Ѳедоръ остановился въ недоумѣніи и медленно произнесъ:
— Какъ не досказалъ. Да вотъ за эвто и судили, что будто я народъ баламутилъ, да и за-то тоже, что маіора ударилъ…
— Но что же съ маіоромъ потомъ сталось? спросилъ я.
— А что съ нимъ сталось? торопливо отвѣчалъ Ѳедоръ, собирая свои инструменты: Женился на барынькѣ, на Марьѣ Петровнѣ… Изъ полка-то его слышь, выгнали… никто изъ товарищей съ нимъ служить не захотѣлъ… Ну, и далъ же онъ себя знать и самой барынѣ, да и мужичкамъ-то нашимъ… Какъ запилъ послѣ свадьбы, такъ и не просыпался… Пьяный озорничалъ въ деревнѣ… хресьянъ всѣхъ по міру пустилъ… Даже барыню, сказывали, бивалъ, случалось, подъ пьяную руку; барыня-то послѣ спохватилась… велѣла у меня прощенья просить, и деньги мнѣ въ острогъ присылала… и молебны служила, и палатскихъ задаривала, чтобы не слишкомъ строго судъ-то меня осудилъ… А дѣло-то, ишь, какъ чудно вышло… Передъ самымъ-то отправленьемъ въ Сибирь, вдругъ это мужикъ изъ деревни пріѣхалъ, да вѣсточку привезъ, что маіоръ-отъ съ перепою ножки протянулъ… А можетъ, ему къ эвтому и мой гостинецъ пригодился… прости меня, Господи: согрѣшилъ окаянный. И на покойника еще злость беретъ…
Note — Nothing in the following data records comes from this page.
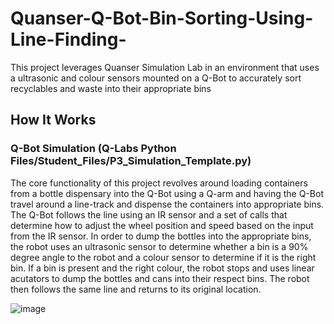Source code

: # Quanser-Q-Bot-Bin-Sorting-Using-Line-Finding-
This project leverages Quanser Simulation Lab in an environment that uses a ultrasonic and colour sensors mounted on a Q-Bot to accurately sort recyclables and waste into their appropriate bins

## How It Works

### Q-Bot Simulation (Q-Labs Python Files/Student_Files/P3_Simulation_Template.py)

The core functionality of this project revolves around loading containers from a bottle dispensary into the Q-Bot using a Q-arm and having the Q-Bot travel around a line-track and dispense the containers into appropriate bins. 
The Q-Bot follows the line using an IR sensor and a set of calls that determine how to adjust the wheel position and speed based on the input from the IR sensor. In order to dump the bottles into the appropriate bins, the robot uses an
ultrasonic sensor to determine whether a bin is a 90% degree angle to the robot and a colour sensor to determine if it is the right bin. If a bin is present and the right colour, the robot stops and uses linear acutators to dump the
bottles and cans into their respect bins. The robot then follows the same line and returns to its original location. 

![image](https://github.com/vikramC04/Quanser-Q-Bot-Bin-Sorting-Using-Line-Finding-/assets/139662459/e78cc373-e18b-4c6e-b0fb-1da222e71d5f)




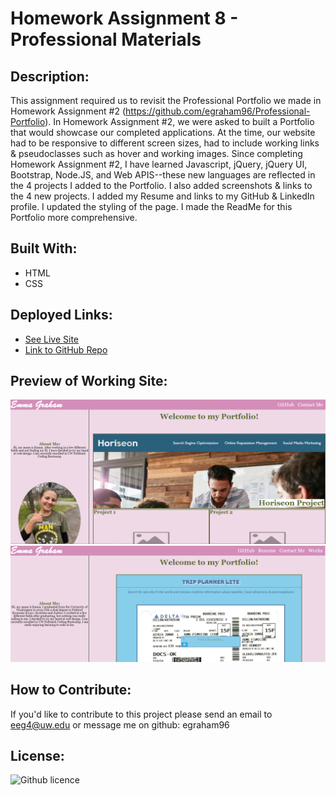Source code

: # Homework Assignment 8 - Professional Materials

## Description:
This assignment required us to revisit the Professional Portfolio we made in Homework Assignment #2 (https://github.com/egraham96/Professional-Portfolio). In Homework Assignment #2, we were asked to built a Portfolio that would showcase our completed applications. At the time, our website had to be responsive to different screen sizes, had to include working links & pseudoclasses such as hover and working images. Since completing Homework Assignment #2, I have learned Javascript, jQuery, jQuery UI, Bootstrap, Node.JS, and Web APIS--these new languages are reflected in the 4 projects I added to the Portfolio. I also added screenshots & links to the 4 new projects. I added my Resume and links to my GitHub & LinkedIn profile. I updated the styling of the page. I made the ReadMe for this Portfolio more comprehensive. 

## Built With:
* HTML
* CSS

## Deployed Links:
* [See Live Site](https://egraham96.github.io/Portfolio-Update-1/)
* [Link to GitHub Repo](https://github.com/egraham96/Portfolio-Update-1)

## Preview of Working Site:
![Screenshot of Deployed Application](Assets/ScreenshotofDeployedApplication.PNG)
![Screenshot of Deployed Application](Assets/AnotherScreenshotofDeployedApplication.PNG)

## How to Contribute:
If you'd like to contribute to this project please send an email to eeg4@uw.edu or message me on github: egraham96

## License:
![Github licence](http://img.shields.io/badge/license-MIT-blue.svg)
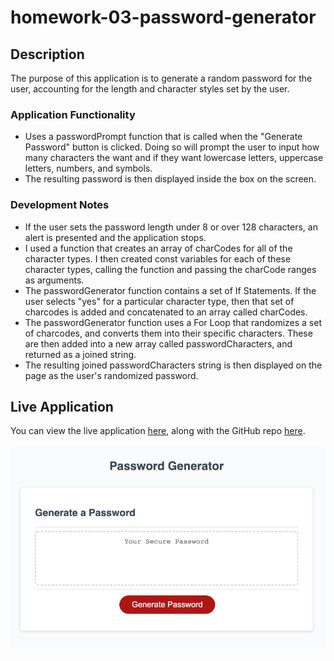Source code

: # homework-03-password-generator

## Description

The purpose of this application is to generate a random password for the user, accounting for the length and character styles set by the user.

### Application Functionality 
* Uses a passwordPrompt function that is called when the "Generate Password" button is clicked. Doing so will prompt the user to input how many characters the want and if they want lowercase letters, uppercase letters, numbers, and symbols.
* The resulting password is then displayed inside the box on the screen.

### Development Notes
* If the user sets the password length under 8 or over 128 characters, an alert is presented and the application stops.
* I used a function that creates an array of charCodes for all of the character types. I then created const variables for each of these character types, calling the function and passing the charCode ranges as arguments.
* The passwordGenerator function contains a set of If Statements. If the user selects "yes" for a particular character type, then that set of charcodes is added and concatenated to an array called charCodes.
* The passwordGenerator function uses a For Loop that randomizes a set of charcodes, and converts them into their specific characters. These are then added into a new array called passwordCharacters, and returned as a joined string.
* The resulting joined passwordCharacters string is then displayed on the page as the user's randomized password.


## Live Application

You can view the live application [here](https://mrpancakes.github.io/homework-03-password-generator/), along with the GitHub repo [here](https://github.com/mrpancakes/homework-03-password-generator).

![Portfolio Preview](./assets/application-screenshot.png)

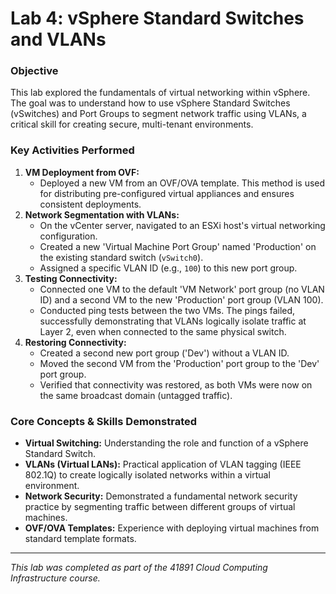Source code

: # Lab 4: vSphere Standard Switches and VLANs

### Objective
This lab explored the fundamentals of virtual networking within vSphere. The goal was to understand how to use vSphere Standard Switches (vSwitches) and Port Groups to segment network traffic using VLANs, a critical skill for creating secure, multi-tenant environments.

### Key Activities Performed

1.  **VM Deployment from OVF:**
    *   Deployed a new VM from an OVF/OVA template. This method is used for distributing pre-configured virtual appliances and ensures consistent deployments.
2.  **Network Segmentation with VLANs:**
    *   On the vCenter server, navigated to an ESXi host's virtual networking configuration.
    *   Created a new 'Virtual Machine Port Group' named 'Production' on the existing standard switch (`vSwitch0`).
    *   Assigned a specific VLAN ID (e.g., `100`) to this new port group.
3.  **Testing Connectivity:**
    *   Connected one VM to the default 'VM Network' port group (no VLAN ID) and a second VM to the new 'Production' port group (VLAN 100).
    *   Conducted ping tests between the two VMs. The pings failed, successfully demonstrating that VLANs logically isolate traffic at Layer 2, even when connected to the same physical switch.
4.  **Restoring Connectivity:**
    *   Created a second new port group ('Dev') without a VLAN ID.
    *   Moved the second VM from the 'Production' port group to the 'Dev' port group.
    *   Verified that connectivity was restored, as both VMs were now on the same broadcast domain (untagged traffic).

### Core Concepts & Skills Demonstrated

*   **Virtual Switching:** Understanding the role and function of a vSphere Standard Switch.
*   **VLANs (Virtual LANs):** Practical application of VLAN tagging (IEEE 802.1Q) to create logically isolated networks within a virtual environment.
*   **Network Security:** Demonstrated a fundamental network security practice by segmenting traffic between different groups of virtual machines.
*   **OVF/OVA Templates:** Experience with deploying virtual machines from standard template formats.

---
*This lab was completed as part of the 41891 Cloud Computing Infrastructure course.*
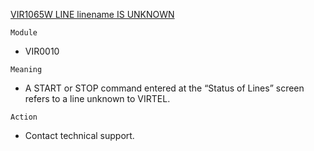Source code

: [VIR1065W LINE linename IS UNKNOWN](https://virtel.readthedocs.io/en/latest/manuals/virtel/Virtel459MG/messages.html?highlight=VIR1065W#VIR1065W)

`Module`
- VIR0010

`Meaning`
- A START or STOP command entered at the “Status of Lines” screen refers to a line unknown to VIRTEL.

`Action`
- Contact technical support.
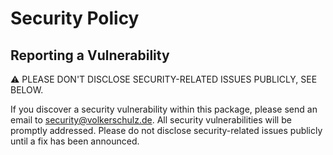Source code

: # Security Policy

## Reporting a Vulnerability

⚠ PLEASE DON'T DISCLOSE SECURITY-RELATED ISSUES PUBLICLY, SEE BELOW.

If you discover a security vulnerability within this package, please send an
email to security@volkerschulz.de. All security vulnerabilities will be promptly
addressed. Please do not disclose security-related issues publicly until a fix
has been announced.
И, простившись со мною, Ѳедоръ пошелъ домой. Вскорѣ сгорбленный станъ его, съ тыкавшимъ въ горбъ топоромъ, весь облитый лучами заходящаго солнца, виднѣлся уже на плотинѣ… Вотъ, онъ повернулъ на право и скрылся за угломъ антошкинова дома.
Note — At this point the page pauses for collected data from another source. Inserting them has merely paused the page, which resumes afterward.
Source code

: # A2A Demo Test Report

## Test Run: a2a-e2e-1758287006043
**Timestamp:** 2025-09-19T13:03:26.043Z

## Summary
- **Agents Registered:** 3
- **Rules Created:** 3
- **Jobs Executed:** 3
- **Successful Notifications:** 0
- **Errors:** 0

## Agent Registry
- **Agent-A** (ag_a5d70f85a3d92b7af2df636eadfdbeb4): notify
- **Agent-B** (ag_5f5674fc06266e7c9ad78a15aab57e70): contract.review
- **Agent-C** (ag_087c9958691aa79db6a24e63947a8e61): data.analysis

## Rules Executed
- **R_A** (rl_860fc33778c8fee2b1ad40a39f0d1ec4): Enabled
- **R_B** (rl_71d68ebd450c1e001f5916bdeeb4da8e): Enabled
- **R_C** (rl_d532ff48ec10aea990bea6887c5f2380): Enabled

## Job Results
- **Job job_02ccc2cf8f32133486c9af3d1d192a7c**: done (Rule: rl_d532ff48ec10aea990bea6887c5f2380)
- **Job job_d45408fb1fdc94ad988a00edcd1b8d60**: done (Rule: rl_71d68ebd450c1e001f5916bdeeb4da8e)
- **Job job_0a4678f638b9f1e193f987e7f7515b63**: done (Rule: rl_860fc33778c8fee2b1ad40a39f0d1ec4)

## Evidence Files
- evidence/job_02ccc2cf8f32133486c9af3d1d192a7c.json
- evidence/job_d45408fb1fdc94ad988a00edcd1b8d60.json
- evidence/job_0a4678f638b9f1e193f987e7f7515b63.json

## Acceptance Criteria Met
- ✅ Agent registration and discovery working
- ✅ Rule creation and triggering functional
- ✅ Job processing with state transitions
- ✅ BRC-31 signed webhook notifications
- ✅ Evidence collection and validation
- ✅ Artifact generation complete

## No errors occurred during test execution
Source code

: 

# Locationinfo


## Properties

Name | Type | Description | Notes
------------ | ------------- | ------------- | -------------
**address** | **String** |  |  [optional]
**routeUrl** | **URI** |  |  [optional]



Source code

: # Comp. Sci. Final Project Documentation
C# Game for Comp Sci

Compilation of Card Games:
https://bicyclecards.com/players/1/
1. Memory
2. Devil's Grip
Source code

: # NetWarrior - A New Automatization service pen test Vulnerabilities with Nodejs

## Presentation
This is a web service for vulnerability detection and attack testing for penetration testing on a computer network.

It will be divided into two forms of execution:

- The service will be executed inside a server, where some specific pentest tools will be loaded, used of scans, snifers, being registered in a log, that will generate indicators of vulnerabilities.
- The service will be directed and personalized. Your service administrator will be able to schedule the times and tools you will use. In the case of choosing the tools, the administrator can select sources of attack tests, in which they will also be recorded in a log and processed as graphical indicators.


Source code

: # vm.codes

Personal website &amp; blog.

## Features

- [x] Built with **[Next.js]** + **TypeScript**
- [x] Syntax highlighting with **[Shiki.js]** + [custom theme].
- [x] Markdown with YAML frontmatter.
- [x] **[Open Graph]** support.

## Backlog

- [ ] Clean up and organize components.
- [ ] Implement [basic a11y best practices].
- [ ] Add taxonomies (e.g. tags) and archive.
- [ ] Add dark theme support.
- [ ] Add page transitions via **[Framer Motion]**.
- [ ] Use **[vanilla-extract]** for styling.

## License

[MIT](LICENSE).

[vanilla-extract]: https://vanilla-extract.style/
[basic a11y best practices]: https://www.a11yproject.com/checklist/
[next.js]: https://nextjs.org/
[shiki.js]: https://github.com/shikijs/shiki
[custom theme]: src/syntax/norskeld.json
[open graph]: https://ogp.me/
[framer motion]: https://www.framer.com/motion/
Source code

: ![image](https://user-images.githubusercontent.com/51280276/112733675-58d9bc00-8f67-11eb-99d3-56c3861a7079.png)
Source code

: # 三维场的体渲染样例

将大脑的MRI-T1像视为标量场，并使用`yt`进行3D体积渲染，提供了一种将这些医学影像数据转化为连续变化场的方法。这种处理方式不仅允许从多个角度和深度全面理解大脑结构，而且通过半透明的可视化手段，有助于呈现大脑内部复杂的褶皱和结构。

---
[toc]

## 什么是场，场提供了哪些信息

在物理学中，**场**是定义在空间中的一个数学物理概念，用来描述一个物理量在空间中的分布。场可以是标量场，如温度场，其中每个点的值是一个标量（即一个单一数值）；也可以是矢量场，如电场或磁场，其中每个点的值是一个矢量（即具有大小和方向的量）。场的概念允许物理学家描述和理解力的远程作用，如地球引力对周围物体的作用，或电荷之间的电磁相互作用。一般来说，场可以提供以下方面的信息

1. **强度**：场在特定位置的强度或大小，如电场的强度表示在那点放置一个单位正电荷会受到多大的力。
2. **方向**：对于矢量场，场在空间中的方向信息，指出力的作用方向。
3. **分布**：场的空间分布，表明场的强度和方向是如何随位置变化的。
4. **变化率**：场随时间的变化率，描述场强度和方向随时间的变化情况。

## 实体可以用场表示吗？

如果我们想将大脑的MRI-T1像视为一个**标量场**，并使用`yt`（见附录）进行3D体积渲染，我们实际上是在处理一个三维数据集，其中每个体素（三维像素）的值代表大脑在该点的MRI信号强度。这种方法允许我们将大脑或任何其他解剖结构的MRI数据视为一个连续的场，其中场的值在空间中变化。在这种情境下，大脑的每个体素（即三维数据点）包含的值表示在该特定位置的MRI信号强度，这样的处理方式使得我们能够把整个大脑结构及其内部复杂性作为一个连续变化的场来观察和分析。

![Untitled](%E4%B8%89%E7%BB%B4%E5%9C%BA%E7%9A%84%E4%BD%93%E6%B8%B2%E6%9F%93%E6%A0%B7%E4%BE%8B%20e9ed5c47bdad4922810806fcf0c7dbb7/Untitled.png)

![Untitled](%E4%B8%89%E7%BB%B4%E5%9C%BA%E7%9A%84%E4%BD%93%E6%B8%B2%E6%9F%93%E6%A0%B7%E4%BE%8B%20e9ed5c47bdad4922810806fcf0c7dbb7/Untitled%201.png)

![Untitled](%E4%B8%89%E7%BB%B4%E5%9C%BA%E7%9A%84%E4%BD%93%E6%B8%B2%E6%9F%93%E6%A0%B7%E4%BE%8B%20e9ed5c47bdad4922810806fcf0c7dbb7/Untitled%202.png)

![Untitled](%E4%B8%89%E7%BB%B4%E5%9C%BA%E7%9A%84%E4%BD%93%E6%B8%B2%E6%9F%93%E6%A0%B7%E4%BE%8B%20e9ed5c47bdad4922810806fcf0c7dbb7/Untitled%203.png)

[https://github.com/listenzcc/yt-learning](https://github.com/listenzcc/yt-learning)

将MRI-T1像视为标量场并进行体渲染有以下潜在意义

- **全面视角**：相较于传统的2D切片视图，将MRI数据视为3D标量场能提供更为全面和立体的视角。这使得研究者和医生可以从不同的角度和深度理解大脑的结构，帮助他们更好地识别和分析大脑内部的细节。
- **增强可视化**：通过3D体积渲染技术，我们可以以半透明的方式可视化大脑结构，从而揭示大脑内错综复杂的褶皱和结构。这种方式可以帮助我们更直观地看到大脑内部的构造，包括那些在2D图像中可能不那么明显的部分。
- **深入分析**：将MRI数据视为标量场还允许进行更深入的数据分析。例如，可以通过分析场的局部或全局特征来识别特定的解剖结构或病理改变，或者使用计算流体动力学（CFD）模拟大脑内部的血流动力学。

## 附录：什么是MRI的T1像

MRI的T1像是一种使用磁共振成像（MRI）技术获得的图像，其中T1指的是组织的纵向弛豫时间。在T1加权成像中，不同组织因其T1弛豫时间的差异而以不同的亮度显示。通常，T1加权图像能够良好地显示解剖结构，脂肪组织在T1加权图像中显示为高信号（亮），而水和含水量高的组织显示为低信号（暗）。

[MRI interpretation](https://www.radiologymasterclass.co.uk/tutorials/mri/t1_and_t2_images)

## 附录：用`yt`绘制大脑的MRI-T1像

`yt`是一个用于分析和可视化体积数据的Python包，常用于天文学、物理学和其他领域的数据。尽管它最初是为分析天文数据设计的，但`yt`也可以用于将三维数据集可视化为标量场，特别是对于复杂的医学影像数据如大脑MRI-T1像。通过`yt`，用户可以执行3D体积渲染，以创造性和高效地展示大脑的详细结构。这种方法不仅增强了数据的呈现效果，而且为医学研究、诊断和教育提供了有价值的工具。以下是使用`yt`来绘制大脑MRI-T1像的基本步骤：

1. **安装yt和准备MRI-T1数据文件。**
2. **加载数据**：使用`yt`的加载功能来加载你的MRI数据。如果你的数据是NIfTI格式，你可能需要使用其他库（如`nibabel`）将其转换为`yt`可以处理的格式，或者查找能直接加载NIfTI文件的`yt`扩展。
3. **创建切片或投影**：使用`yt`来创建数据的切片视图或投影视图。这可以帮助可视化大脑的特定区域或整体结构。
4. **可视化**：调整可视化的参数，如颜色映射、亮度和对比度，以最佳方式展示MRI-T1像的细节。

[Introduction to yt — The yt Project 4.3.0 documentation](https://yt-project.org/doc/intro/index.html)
А я все еще сидѣлъ на бревнѣ передъ мастерскою, размышляя о простомъ разсказѣ старика. И возникали въ воображеніи моемъ другія времена и другіе нравы, времена и нравы, до которыхъ мы, слава Богу, доживаемъ нынѣ!
С.-Петербургъ. 10 декабря 1859 года.